The two main reasons that have limited the scope of visually determining the changes in structural features, associated with tissue information are first, it is not possible, to evaluate visually the huge amount of data acquired from a high-speed OCT system, and second, it is hard to state some properties of tissue texture, like coarseness, non-uniformity by direct visualization. Significant improvement to OCT technology have been realized, including improvement in imaging depths which extends beyond 2 mm, resolution, and considerably reduced imaging time (Gladkova et al., 2000). When birefringent tissues are of interest, infusion of polarization sensitivity (Trasischker et al., 2014; Everett et al., 1998; Park et al., 2001), is significant, that able to detect and quantify the polarization state of light.

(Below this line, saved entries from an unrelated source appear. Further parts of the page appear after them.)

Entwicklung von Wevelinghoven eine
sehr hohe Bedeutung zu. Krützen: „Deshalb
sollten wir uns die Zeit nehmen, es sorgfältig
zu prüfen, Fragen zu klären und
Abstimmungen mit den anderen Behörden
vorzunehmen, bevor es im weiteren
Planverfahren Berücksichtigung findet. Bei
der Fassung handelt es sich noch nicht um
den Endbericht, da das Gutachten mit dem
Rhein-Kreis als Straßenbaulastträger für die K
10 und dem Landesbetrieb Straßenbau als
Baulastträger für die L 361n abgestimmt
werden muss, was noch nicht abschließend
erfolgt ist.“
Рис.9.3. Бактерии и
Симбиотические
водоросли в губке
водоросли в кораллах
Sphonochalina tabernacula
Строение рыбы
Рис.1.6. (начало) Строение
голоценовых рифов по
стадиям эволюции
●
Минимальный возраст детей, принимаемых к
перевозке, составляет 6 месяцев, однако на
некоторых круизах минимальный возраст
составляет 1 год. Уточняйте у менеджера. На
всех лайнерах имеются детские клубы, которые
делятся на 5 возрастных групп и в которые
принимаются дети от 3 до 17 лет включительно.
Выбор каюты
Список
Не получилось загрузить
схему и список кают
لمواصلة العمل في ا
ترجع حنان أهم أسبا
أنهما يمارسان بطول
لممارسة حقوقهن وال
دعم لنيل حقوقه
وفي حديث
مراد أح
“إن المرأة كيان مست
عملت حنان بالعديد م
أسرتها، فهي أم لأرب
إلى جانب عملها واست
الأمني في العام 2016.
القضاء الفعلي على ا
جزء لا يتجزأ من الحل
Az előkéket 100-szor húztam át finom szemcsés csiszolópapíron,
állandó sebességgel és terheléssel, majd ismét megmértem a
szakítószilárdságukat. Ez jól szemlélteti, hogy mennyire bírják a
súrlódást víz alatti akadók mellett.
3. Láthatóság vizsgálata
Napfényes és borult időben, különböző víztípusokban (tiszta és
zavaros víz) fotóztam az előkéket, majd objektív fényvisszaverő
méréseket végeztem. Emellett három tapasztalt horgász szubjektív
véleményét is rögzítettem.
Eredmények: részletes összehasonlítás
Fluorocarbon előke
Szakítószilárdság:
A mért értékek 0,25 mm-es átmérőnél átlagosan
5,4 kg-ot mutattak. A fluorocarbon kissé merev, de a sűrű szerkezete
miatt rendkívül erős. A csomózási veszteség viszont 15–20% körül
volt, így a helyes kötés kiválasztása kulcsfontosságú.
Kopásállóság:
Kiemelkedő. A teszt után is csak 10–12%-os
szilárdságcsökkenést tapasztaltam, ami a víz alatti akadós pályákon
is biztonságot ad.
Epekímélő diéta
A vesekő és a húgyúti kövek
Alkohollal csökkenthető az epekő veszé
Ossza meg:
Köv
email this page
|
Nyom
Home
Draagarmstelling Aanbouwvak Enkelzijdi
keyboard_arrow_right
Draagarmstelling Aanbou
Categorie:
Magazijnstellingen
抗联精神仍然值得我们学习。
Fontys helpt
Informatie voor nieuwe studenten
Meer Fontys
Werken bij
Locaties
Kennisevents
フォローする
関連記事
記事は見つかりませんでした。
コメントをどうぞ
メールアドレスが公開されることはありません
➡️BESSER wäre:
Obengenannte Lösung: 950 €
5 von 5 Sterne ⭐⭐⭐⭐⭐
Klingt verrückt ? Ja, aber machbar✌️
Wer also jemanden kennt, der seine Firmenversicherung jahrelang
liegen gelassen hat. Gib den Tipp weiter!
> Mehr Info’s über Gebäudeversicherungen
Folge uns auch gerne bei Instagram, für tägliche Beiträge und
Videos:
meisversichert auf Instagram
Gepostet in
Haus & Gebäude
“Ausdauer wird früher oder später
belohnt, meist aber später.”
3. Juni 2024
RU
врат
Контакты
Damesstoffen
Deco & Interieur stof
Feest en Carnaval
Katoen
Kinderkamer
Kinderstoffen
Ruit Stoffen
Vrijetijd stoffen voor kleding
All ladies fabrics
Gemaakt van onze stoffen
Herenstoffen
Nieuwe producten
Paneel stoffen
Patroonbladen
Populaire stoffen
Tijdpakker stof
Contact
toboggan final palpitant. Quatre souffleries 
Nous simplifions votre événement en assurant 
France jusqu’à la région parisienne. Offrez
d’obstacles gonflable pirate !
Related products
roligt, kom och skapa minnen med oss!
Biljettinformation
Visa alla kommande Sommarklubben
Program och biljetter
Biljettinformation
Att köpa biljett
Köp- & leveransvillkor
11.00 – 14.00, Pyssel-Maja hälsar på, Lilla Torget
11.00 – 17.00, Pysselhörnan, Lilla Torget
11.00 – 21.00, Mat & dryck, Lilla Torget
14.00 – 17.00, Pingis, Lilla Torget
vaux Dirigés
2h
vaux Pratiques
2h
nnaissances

It is ascertained that the birefringence of the damaged tissue changes due to the change in the alignment of epidermis and dermal layer and can be detected and quantified using Polarisation Sensitive OCT (PS-OCT). In an in vivo animal model, PS-OCT demonstrates a relationship between birefringence and thermal damage tissue (Pierce et al., 2004b; Iftimia et al., 2013). The two-dimensional images acquired in OCT are called B-scans (X–Z), which is further combined to form a 3-D OCT volume. Thus, it is essential for quantitative diagnosis to evolve an automated image processing method to characterize tissue on the basis of PS-OCT images.

To acquire intensity and birefringence based images of normal and thermal damaged tissue in vivo, we used PS-OCT. We then proposed an algorithm for extracting A-line features, B-scan textural features from amplitude images and birefringence based features from phase images acquired from PS-OCT system of normal and thermally damage tissue to quantify structural changes. Finally, a set of most relevant OCT features of normal and thermal damaged tissue were identified. Results suggest that PS-OCT can be considered as a strong aspirant for robust and automated diagnosis of thermal damaged tissue.